Even if a man manages to keep a sane and balanced attitude toward the goods of his life – the Church teaches, after all, that man’s right to private property comes from the very demands of his human condition (see Rerum novarum nos. 6-13) — there’s no guarantee his heirs will also do so. Such are their deeds.
It’s interesting that, in Everyman, the one companion to be found on the journey through death is grace-filled Good Deeds. The one thing man takes into the next world are his deeds. As Karol Wojtyła was wont to point out in his philosophical anthropology — an anthropology that tallies with the Church’s moral vision — our deeds go with us because they have made us who we are. Our acts just do not do things in the world, accomplish results out there. They shape us, make us good or evil, exercise their fundamental influence in us.
“Naked I came from my mother’s womb, and naked I will depart” says Job (1:21) after receiving news of the loss of his goods and family. Because they’re spoken in the context of a book in which the main character suffers absolute reversal of his fortunes, we perhaps think of these words only in extreme situations.
The truth is that they apply to Everyman. We bring nothing into this world, and take nothing away from it except what we have made ourselves into during our sojourn in it. A flag carried to the moon still must remain in this time and space. Even our prized childhood Teddy Bear — like Neil Armstrong’s — may go on the auction block. Perhaps more distressing may be the realization that one’s man’s treasures may be his heir’s junk – and in an era that has abandoned attics, that treasure may soon find its way to the junkyard.

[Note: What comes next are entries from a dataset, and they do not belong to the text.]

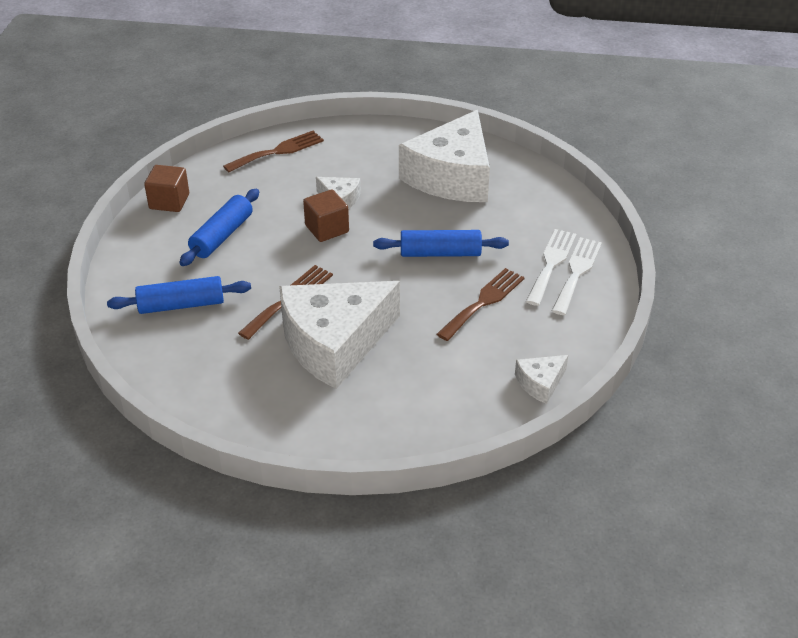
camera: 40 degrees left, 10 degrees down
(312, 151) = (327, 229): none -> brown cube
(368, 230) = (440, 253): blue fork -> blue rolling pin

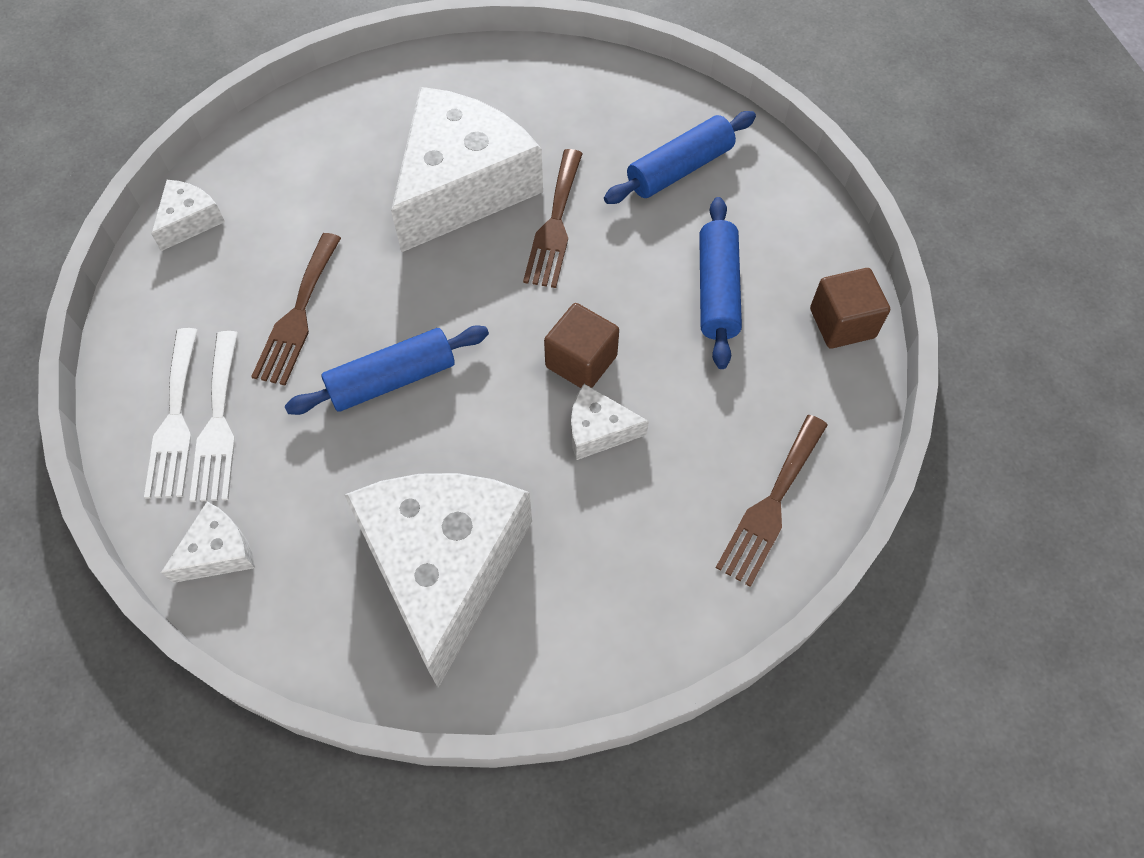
camera: 155 degrees right, 20 degrees up
(565, 212) = (218, 552): none -> white cheese

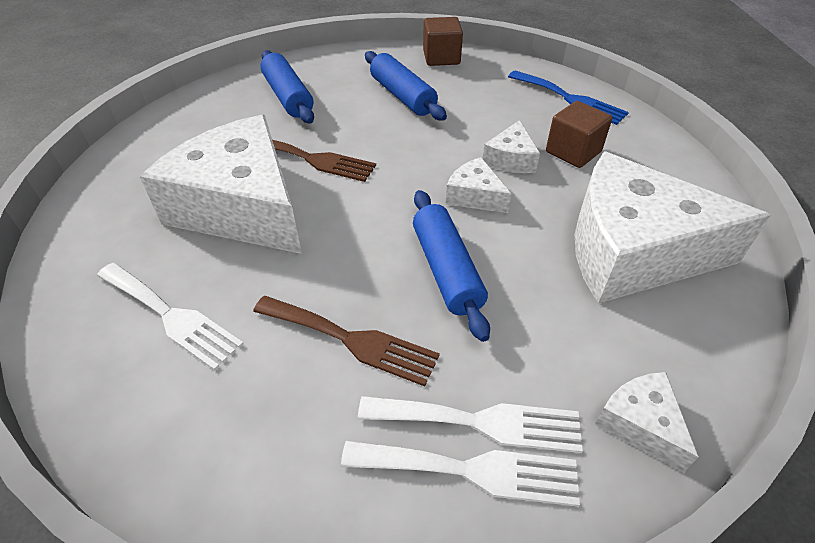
camera: 80 degrees left, 15 degrees down
(189, 221) = (163, 454): white cheese -> white cheese (475, 196)
(316, 178) = (169, 315): none -> white fork
(581, 361) = (449, 160): brown cube -> brown cube (573, 152)
(717, 290) = (403, 96): blue rolling pin -> blue rolling pin turned 45 degrees clockwise
(772, 503) = (569, 99): brown fork -> blue fork

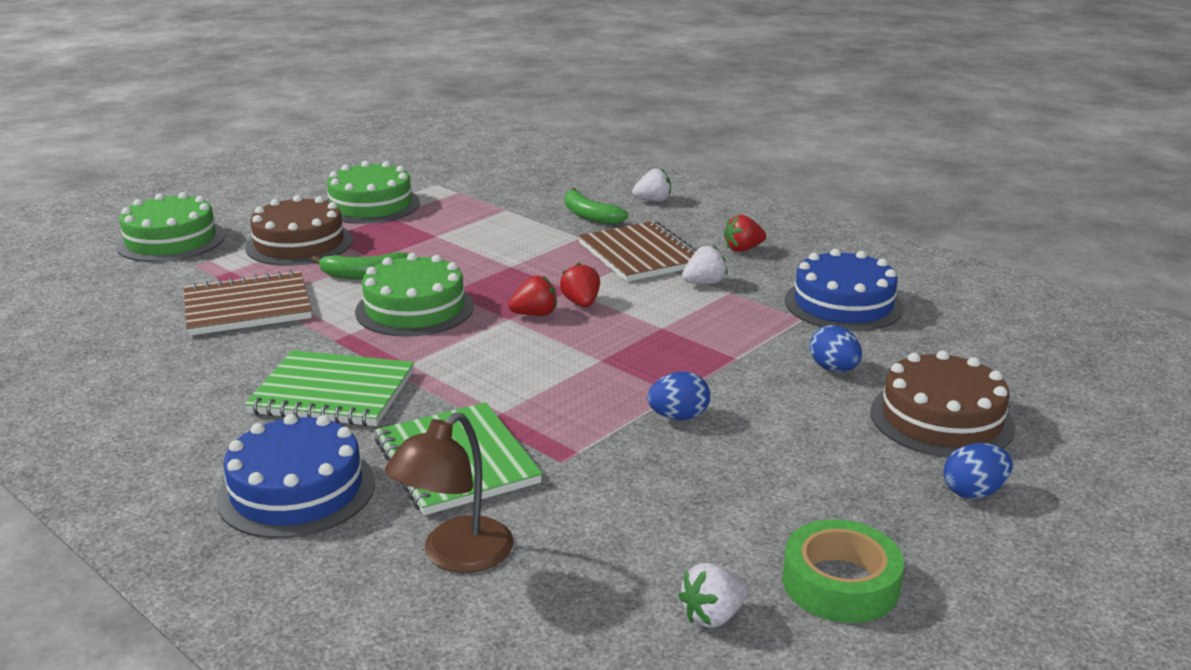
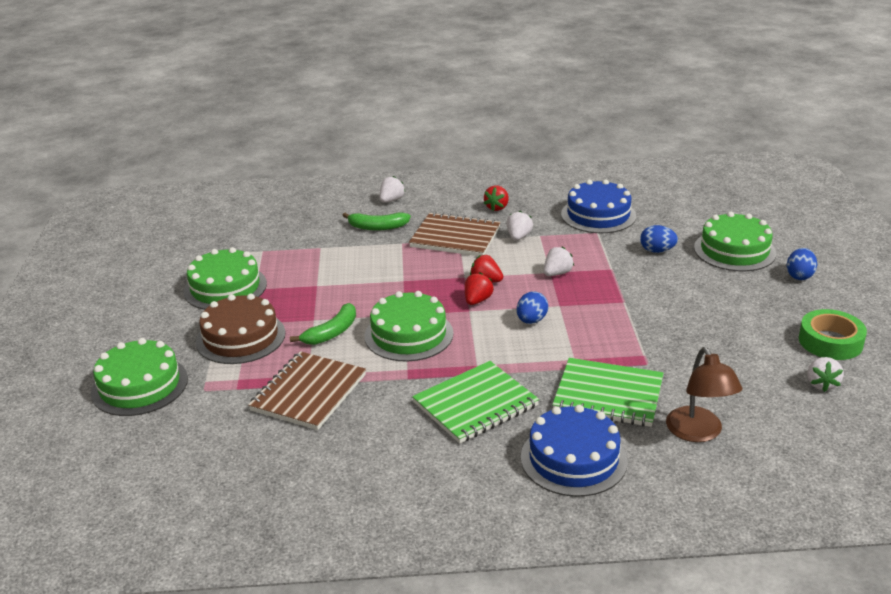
camera: 45 degrees left, 5 degrees up
(667, 332) = (557, 273): none -> white strawberry
(678, 417) = (647, 312): blue egg -> blue egg (531, 320)
(941, 419) = (734, 250): brown cake -> green cake

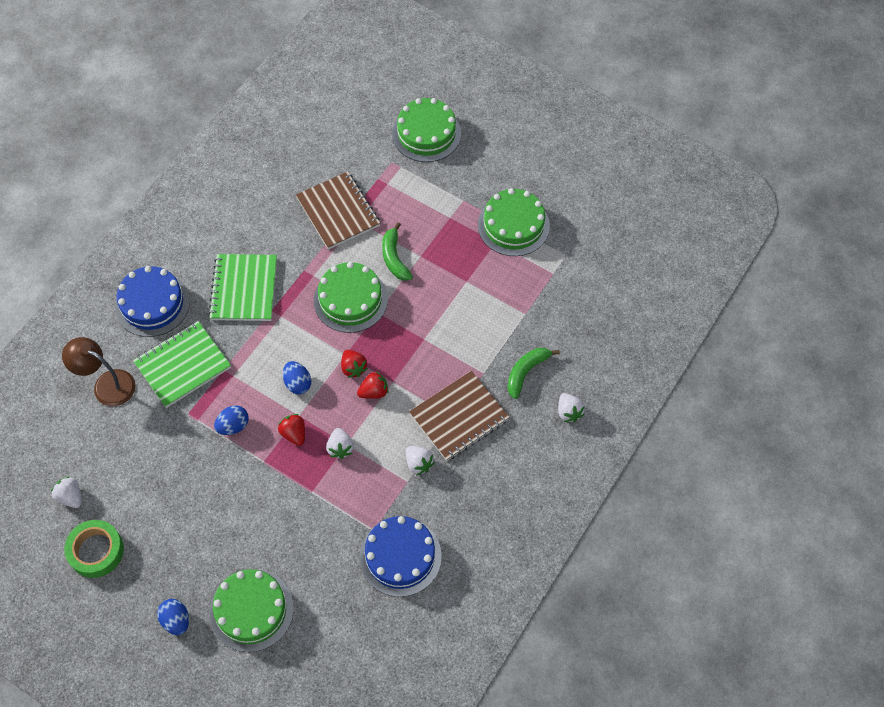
camera: 125 degrees right, 30 degrees up
(241, 337) = (435, 205): brown cake -> none
(497, 207) = (484, 485): red strawberry -> red strawberry (294, 434)
(657, 251) = (305, 549): blue egg -> blue egg (233, 426)

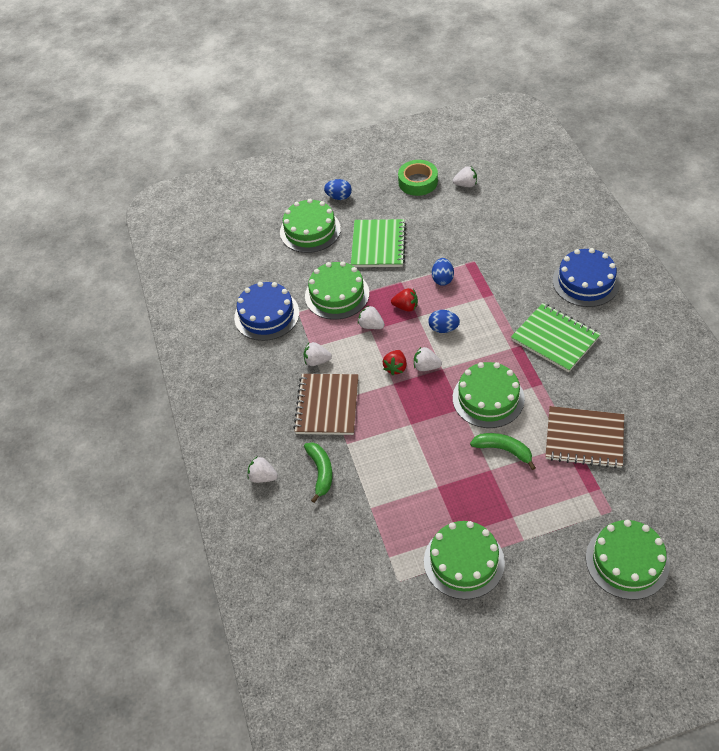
camera: 135 degrees right, 10 degrees down
(106, 384) = (536, 232): brown lamp -> none
(183, 365) = (516, 275): green notebook -> green notebook (378, 245)
(324, 509) = (337, 294): none -> green cake
(353, 368) = (426, 367): red strawberry -> white strawberry

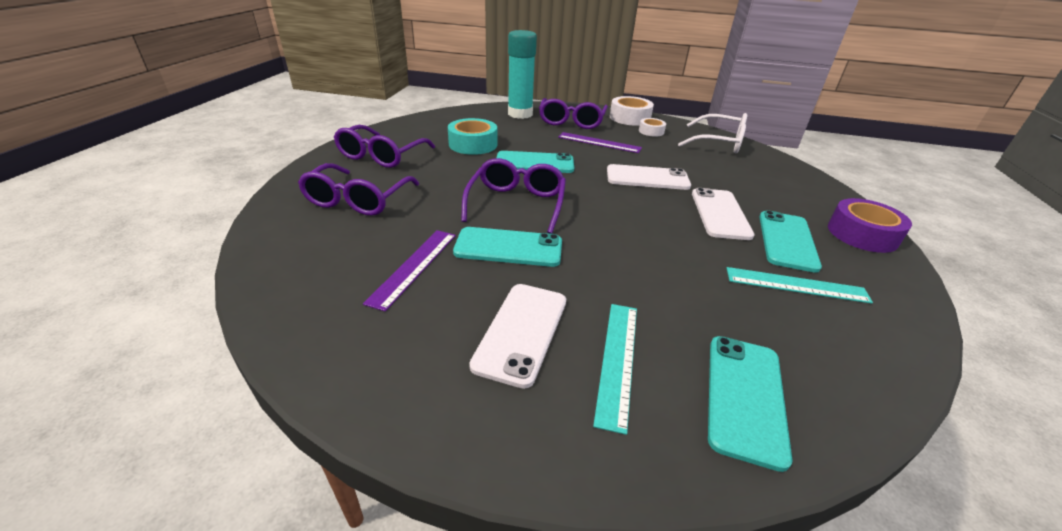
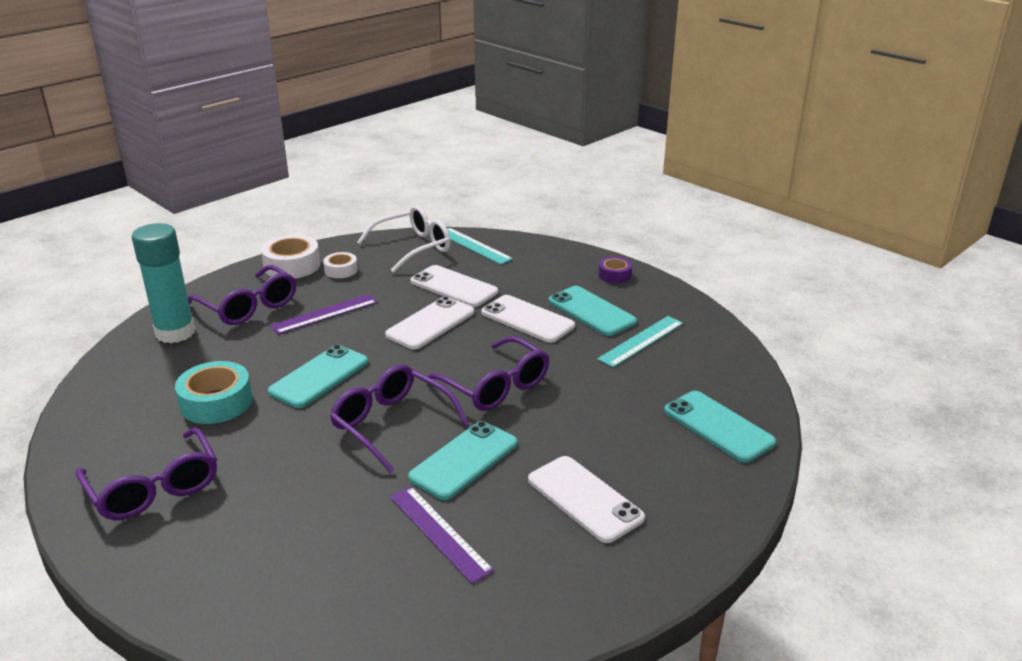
camera: 55 degrees left, 5 degrees down
(357, 200) = (258, 539): purple glasses -> purple glasses (495, 386)
(618, 360) = (650, 464): turquoise ruler -> turquoise ruler (474, 246)
(704, 171) = (454, 287): none -> white phone
(862, 234) = (614, 275): purple tape -> purple tape, size x0.58

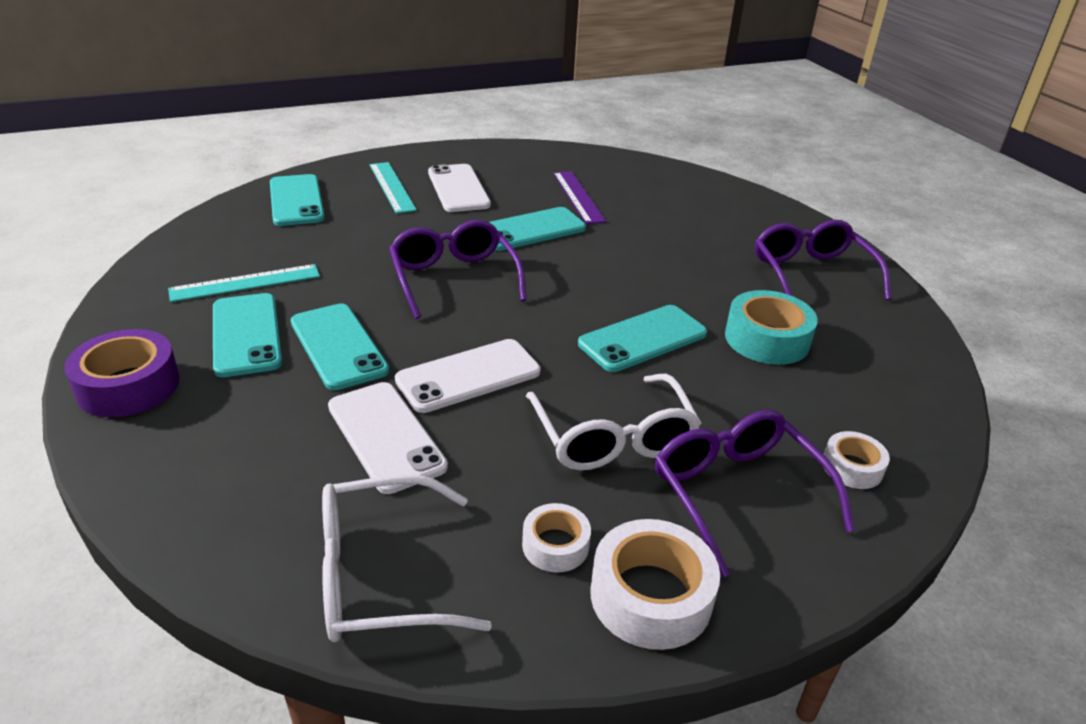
camera: 160 degrees left, 5 degrees up
(175, 333) = (852, 467): turquoise glue stick -> white tape
(324, 314) = (613, 438): purple ruler -> white glasses
(391, 424) = (580, 271): purple glasses -> none
(474, 246) = (260, 539): turquoise ruler -> turquoise ruler (392, 187)
(527, 319) = (338, 346): white phone -> turquoise phone
(614, 275) = (128, 386): purple tape -> purple tape, size x1.72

St. Ignatius taught his disciples to be “indifferent,” by which he meant attachment neither to wealth nor repugnance to poverty, but the desire to put material things to the service of God’s greater glory.
One benefit of today’s mobile world is that, when people move frequently, they are forced to downsize: the cost of, and limits on moving our accumulated “stuff” has the beneficial effect of fostering a weeding out of what we carry along. That’s not a bad thing because, as Frank Capra and Christianity both reminded us anyway, “you can’t take it with you,” and your wishes may only be met for so long.
All views expressed herein are exclusively the author’s.